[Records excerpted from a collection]
▽
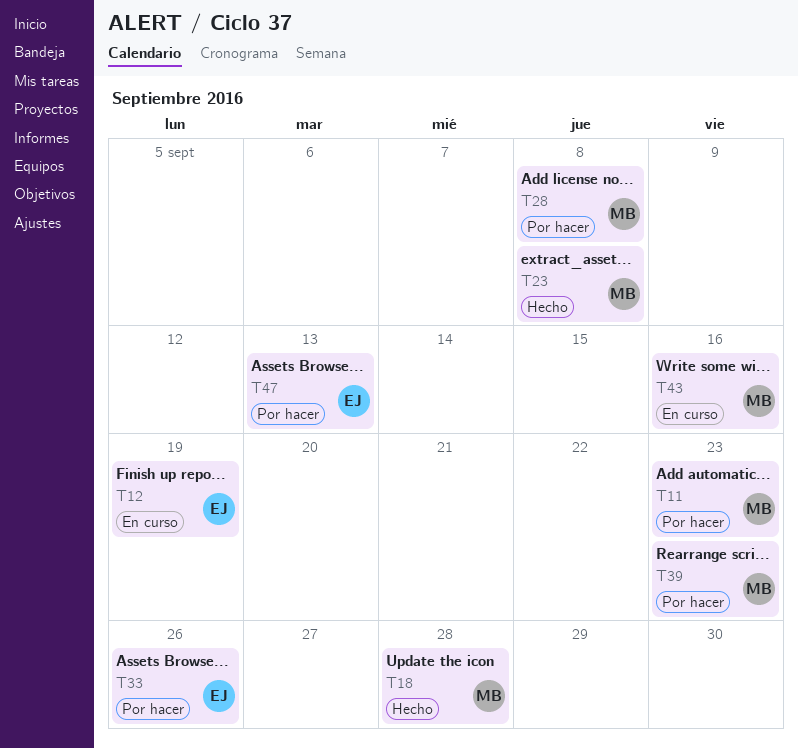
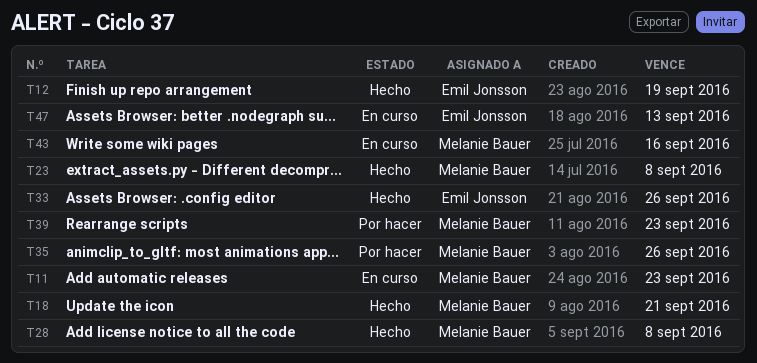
T11, status: Por hacer -> En curso
T12, status: En curso -> Hecho
T18, due: Sep 28 -> Sep 21
T28, status: Por hacer -> Hecho
T33, status: Por hacer -> Hecho
T35: none -> present
T47, status: Por hacer -> En curso

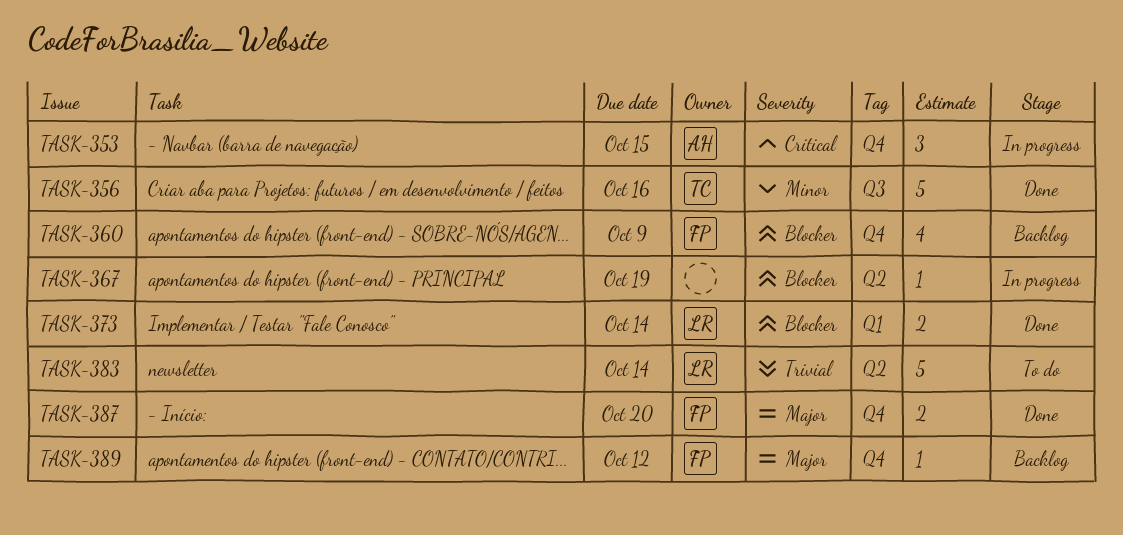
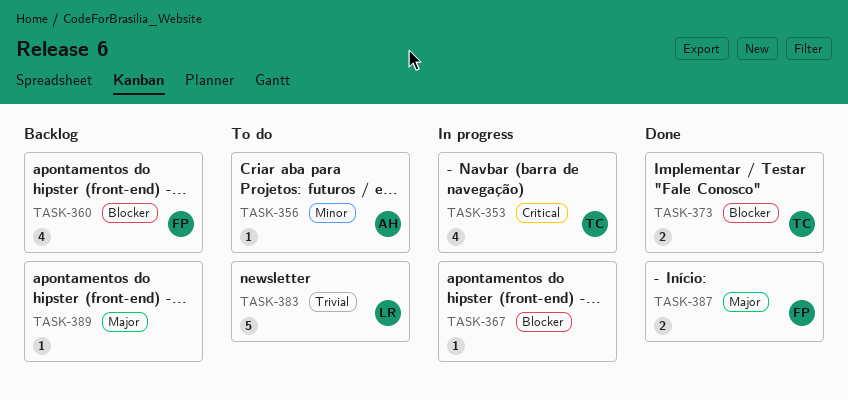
TASK-353, owner: AH -> TC
TASK-353, estimate: 3 -> 4
TASK-356, status: Done -> To do
TASK-356, owner: TC -> AH
TASK-356, estimate: 5 -> 1
TASK-373, owner: LR -> TC
TASK-389, owner: FP -> none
△
TASK DIRECTIONS:
Only the lines from the one with "TASK-356, estimate: 5 -> 1" through the end of the data belong in the answer, each reproduced exactly.

EXERCISE ANSWER:
TASK-356, estimate: 5 -> 1
TASK-373, owner: LR -> TC
TASK-389, owner: FP -> none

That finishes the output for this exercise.